[1780] This, Fée considers to be the Cinara carduncellus of Linnæus, artichoke thistle, or Cardonette of Provence.
[1781] The Cinara scolymus of Linnæus probably, our artichoke, which the ancients do not appear to have eaten. Both the thistle and the artichoke are now no longer employed in medicine.
[1782] Galen gives these lines, sixteen in number, in his work De Antidot. B. ii. c. 14; the proportions, however, differ from those given by Pliny.
[1783] Half a denarius; the weight being so called from the coin which was stamped with the image of the Goddess of Victory. See B. xxxiii. c. 13.
[1784] Antiochus II., the father of Antiochus Epiphanes.

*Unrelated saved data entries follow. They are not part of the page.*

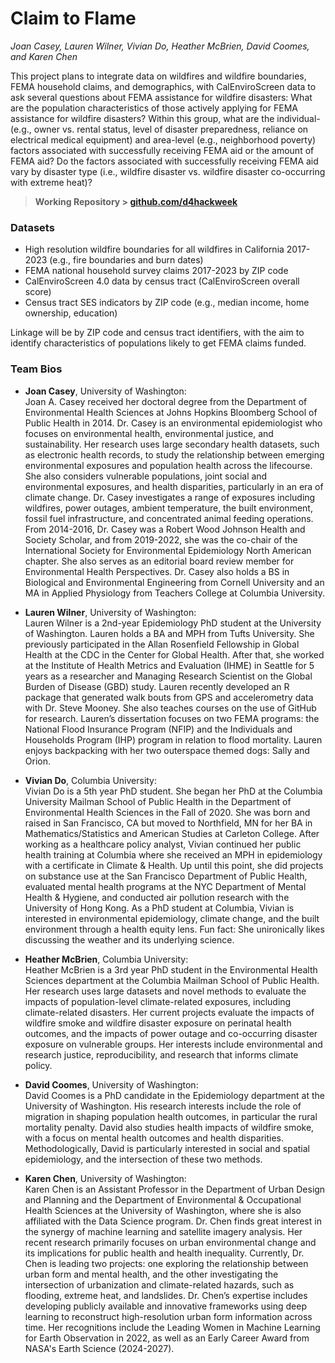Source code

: # Claim to Flame

*Joan Casey, Lauren Wilner, Vivian Do, Heather McBrien, David Coomes, and Karen Chen*

This project plans to integrate data on wildfires and wildfire boundaries, FEMA household claims, and demographics, with CalEnviroScreen data to ask several questions about FEMA assistance for wildfire disasters: What are the population characteristics of those actively applying for FEMA assistance for wildfire disasters? Within this group, what are the individual- (e.g., owner vs. rental status, level of disaster preparedness, reliance on electrical medical equipment) and area-level (e.g., neighborhood poverty) factors associated with successfully receiving FEMA aid or the amount of FEMA aid? Do the factors associated with successfully receiving FEMA aid vary by disaster type (i.e., wildfire disaster vs. wildfire disaster co-occurring with extreme heat)?

> **Working Repository \> [github.com/d4hackweek](https://github.com/d4hackweek)**

### Datasets

-   High resolution wildfire boundaries for all wildfires in California 2017-2023 (e.g., fire boundaries and burn dates)
-   FEMA national household survey claims 2017-2023 by ZIP code
-   CalEnviroScreen 4.0 data by census tract (CalEnviroScreen overall score)
-   Census tract SES indicators by ZIP code (e.g., median income, home ownership, education)

Linkage will be by ZIP code and census tract identifiers, with the aim to identify characteristics of populations likely to get FEMA claims funded.

### Team Bios

-   **Joan Casey**, University of Washington: \
    Joan A. Casey received her doctoral degree from the Department of Environmental Health Sciences at Johns Hopkins Bloomberg School of Public Health in 2014. Dr. Casey is an environmental epidemiologist who focuses on environmental health, environmental justice, and sustainability. Her research uses large secondary health datasets, such as electronic health records, to study the relationship between emerging environmental exposures and population health across the lifecourse. She also considers vulnerable populations, joint social and environmental exposures, and health disparities, particularly in an era of climate change. Dr. Casey investigates a range of exposures including wildfires, power outages, ambient temperature, the built environment, fossil fuel infrastructure, and concentrated animal feeding operations. From 2014-2016, Dr. Casey was a Robert Wood Johnson Health and Society Scholar, and from 2019-2022, she was the co-chair of the International Society for Environmental Epidemiology North American chapter. She also serves as an editorial board review member for Environmental Health Perspectives. Dr. Casey also holds a BS in Biological and Environmental Engineering from Cornell University and an MA in Applied Physiology from Teachers College at Columbia University.

-   **Lauren Wilner**, University of Washington: \
    Lauren Wilner is a 2nd-year Epidemiology PhD student at the University of Washington. Lauren holds a BA and MPH from Tufts University. She previously participated in the Allan Rosenfield Fellowship in Global Health at the CDC in the Center for Global Health. After that, she worked at the Institute of Health Metrics and Evaluation (IHME) in Seattle for 5 years as a researcher and Managing Research Scientist on the Global Burden of Disease (GBD) study. Lauren recently developed an R package that generated walk bouts from GPS and accelerometry data with Dr. Steve Mooney. She also teaches courses on the use of GitHub for research. Lauren’s dissertation focuses on two FEMA programs: the National Flood Insurance Program (NFIP) and the Individuals and Households Program (IHP) program in relation to flood mortality. Lauren enjoys backpacking with her two outerspace themed dogs: Sally and Orion.

-   **Vivian Do**, Columbia University:\
    Vivian Do is a 5th year PhD student. She began her PhD at the Columbia University Mailman School of Public Health in the Department of Environmental Health Sciences in the Fall of 2020. She was born and raised in San Francisco, CA but moved to Northfield, MN for her BA in Mathematics/Statistics and American Studies at Carleton College. After working as a healthcare policy analyst, Vivian continued her public health training at Columbia where she received an MPH in epidemiology with a certificate in Climate & Health. Up until this point, she did projects on substance use at the San Francisco Department of Public Health, evaluated mental health programs at the NYC Department of Mental Health & Hygiene, and conducted air pollution research with the University of Hong Kong. As a PhD student at Columbia, Vivian is interested in environmental epidemiology, climate change, and the built environment through a health equity lens. Fun fact: She unironically likes discussing the weather and its underlying science.

-   **Heather McBrien**, Columbia University: \
    Heather McBrien is a 3rd year PhD student in the Environmental Health Sciences department at the Columbia Mailman School of Public Health. Her research uses large datasets and novel methods to evaluate the impacts of population-level climate-related exposures, including climate-related disasters. Her current projects evaluate the impacts of wildfire smoke and wildfire disaster exposure on perinatal health outcomes, and the impacts of power outage and co-occurring disaster exposure on vulnerable groups. Her interests include environmental and research justice, reproducibility, and research that informs climate policy.

-   **David Coomes**, University of Washington: \
    David Coomes is a PhD candidate in the Epidemiology department at the University of Washington. His research interests include the role of migration in shaping population health outcomes, in particular the rural mortality penalty. David also studies health impacts of wildfire smoke, with a focus on mental health outcomes and health disparities. Methodologically, David is particularly interested in social and spatial epidemiology, and the intersection of these two methods.

-   **Karen Chen**, University of Washington: \
    Karen Chen is an Assistant Professor in the Department of Urban Design and Planning and the Department of Environmental & Occupational Health Sciences at the University of Washington, where she is also affiliated with the Data Science program. Dr. Chen finds great interest in the synergy of machine learning and satellite imagery analysis. Her recent research primarily focuses on urban environmental change and its implications for public health and health inequality. Currently, Dr. Chen is leading two projects: one exploring the relationship between urban form and mental health, and the other investigating the intersection of urbanization and climate-related hazards, such as flooding, extreme heat, and landslides. Dr. Chen’s expertise includes developing publicly available and innovative frameworks using deep learning to reconstruct high-resolution urban form information across time. Her recognitions include the Leading Women in Machine Learning for Earth Observation in 2022, as well as an Early Career Award from NASA's Earth Science (2024-2027).
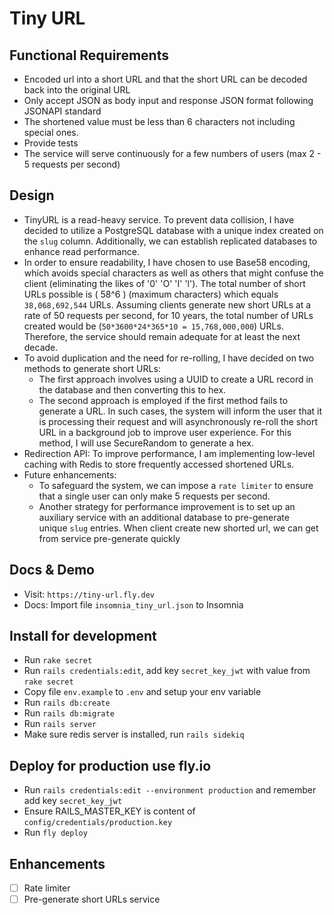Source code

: # Tiny URL

## Functional Requirements
- Encoded url into a short URL and that the short URL can be decoded back into the original URL
- Only accept JSON as body input and response JSON format following JSONAPI standard
- The shortened value must be less than 6 characters not including special ones.
- Provide tests
- The service will serve continuously for a few numbers of users (max 2 - 5 requests per second)

## Design
- TinyURL is a read-heavy service. To prevent data collision, I have decided to utilize a PostgreSQL database with a unique index created on the `slug` column. Additionally, we can establish replicated databases to enhance read performance.
- In order to ensure readability, I have chosen to use Base58 encoding, which avoids special characters as well as others that might confuse the client (eliminating the likes of '0' 'O' 'I' 'l'). The total number of short URLs possible is ( 58^6 ) (maximum characters) which equals `38,068,692,544` URLs. Assuming clients generate new short URLs at a rate of 50 requests per second, for 10 years, the total number of URLs created would be (`50*3600*24*365*10 = 15,768,000,000`) URLs. Therefore, the service should remain adequate for at least the next decade.
- To avoid duplication and the need for re-rolling, I have decided on two methods to generate short URLs:
    - The first approach involves using a UUID to create a URL record in the database and then converting this to hex.
    - The second approach is employed if the first method fails to generate a URL. In such cases, the system will inform the user that it is processing their request and will asynchronously re-roll the short URL in a background job to improve user experience. For this method, I will use SecureRandom to generate a hex.
- Redirection API: To improve performance, I am implementing low-level caching with Redis to store frequently accessed shortened URLs.
- Future enhancements:
    - To safeguard the system, we can impose a `rate limiter` to ensure that a single user can only make 5 requests per second.
    - Another strategy for performance improvement is to set up an auxiliary service with an additional database to pre-generate unique `slug` entries. When client create new shorted url, we can get from service pre-generate quickly

## Docs & Demo
- Visit: `https://tiny-url.fly.dev`
- Docs: Import file `insomnia_tiny_url.json` to Insomnia

## Install for development
- Run `rake secret`
- Run `rails credentials:edit`, add key `secret_key_jwt` with value from `rake secret`
- Copy file `env.example` to `.env` and setup your env variable
- Run `rails db:create`
- Run `rails db:migrate`
- Run `rails server`
- Make sure redis server is installed, run `rails sidekiq`

## Deploy for production use fly.io
- Run `rails credentials:edit --environment production` and remember add key `secret_key_jwt`
- Ensure RAILS_MASTER_KEY is content of `config/credentials/production.key`
- Run `fly deploy`

## Enhancements
- [ ] Rate limiter
- [ ] Pre-generate short URLs service
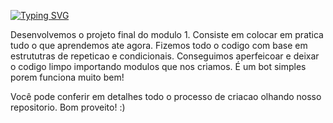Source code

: [![Typing SVG](https://readme-typing-svg.herokuapp.com?duration=7000&center=true&vCenter=true&lines=Projeto+Resilia+-+Chatbot+-+Python)](https://git.io/typing-svg)


Desenvolvemos o projeto final do modulo 1. Consiste em colocar em pratica tudo o que aprendemos ate agora. Fizemos todo o codigo com base em estrututras de repeticao e condicionais. Conseguimos aperfeicoar e deixar o codigo limpo importando modulos que nos criamos. É um bot simples porem funciona muito bem!

Você pode conferir em detalhes todo o processo de criacao olhando nosso repositorio. Bom proveito! :)
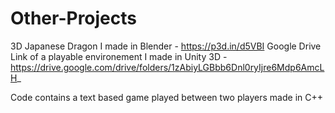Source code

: # Other-Projects
3D Japanese Dragon I made in Blender - https://p3d.in/d5VBI
Google Drive Link of a playable environement I made in Unity 3D - https://drive.google.com/drive/folders/1zAbiyLGBbb6Dnl0ryIjre6Mdp6AmcLH_

Code contains a text based game played between two players made in C++
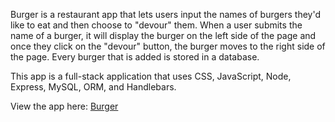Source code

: Burger is a restaurant app that lets users input the names of burgers they'd like to eat and then choose to "devour" them. When a user submits the name of a burger, it will display the burger on the left side of the page and once they click on the "devour" button, the burger moves to the right side of the page. Every burger that is added is stored in a database. 

This app is a full-stack application that uses CSS, JavaScript, Node, Express, MySQL, ORM, and Handlebars. 

View the app here: <a href="https://neeha-burger2.herokuapp.com/">Burger</a>
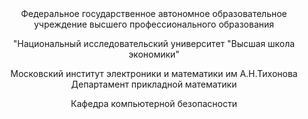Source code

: <center>
Федеральное государственное автономное образовательное учреждение высшего профессионального образования

"Национальный исследовательский университет "Высшая школа экономики"

Московский институт электроники и математики им А.Н.Тихонова
Департамент прикладной математики

Кафедра компьютерной безопасности

</center>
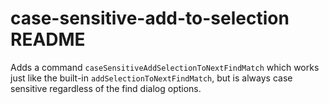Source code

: # case-sensitive-add-to-selection README

Adds a command `caseSensitiveAddSelectionToNextFindMatch` which works just like the built-in `addSelectionToNextFindMatch`, but is always case sensitive regardless of the find dialog options.
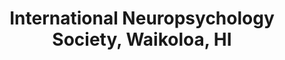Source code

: ---
title: "International Neuropsychology Society, Waikoloa, HI"
project_id: 
conference_id: ""
presenters:
   - peter_bandettini
summary: "<p>International Neuropsychology Society, Waikoloa, HI</p>"
file: /assets/presentations/T218.ppt
filename: T218.ppt
layout: presentation
---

[1785] Or “antidote.” In this term has originated our word “treacle,” in the Elizabethan age spelt “triacle.” The medicinal virtues of this composition were believed in, Fée remarks, so recently as the latter half of the last century. The most celebrated, however, of all the “theriacæ” of the ancients, was the “Theriaca Andromachi,” invented by Andromachus, the physician of the Emperor Nero, and very similar to that composed by Mithridates, king of Pontus, and by means of which he was rendered proof, it is said, against all poisons. See a very learned and interesting account of the Theriacæ of the ancients, by Dr. Greenhill, in Smith’s Dictionary of Greek and Roman Antiquities. His articles “Pharmaceutica,” and “Therapeutica,” will also be found well worth attention by the reader of Pliny.
[1786] See end of B. iii.
[1787] See end of B. ii.
[1788] See end of B. xiv.
[1789] He is also mentioned in B. xxv. c. 2, as having commenced a treatise on Medicinal Plants, which he did not live to complete. It is not improbable that he is the same Valgius that is mentioned in high terms by Horace, B. i. Sat. 10.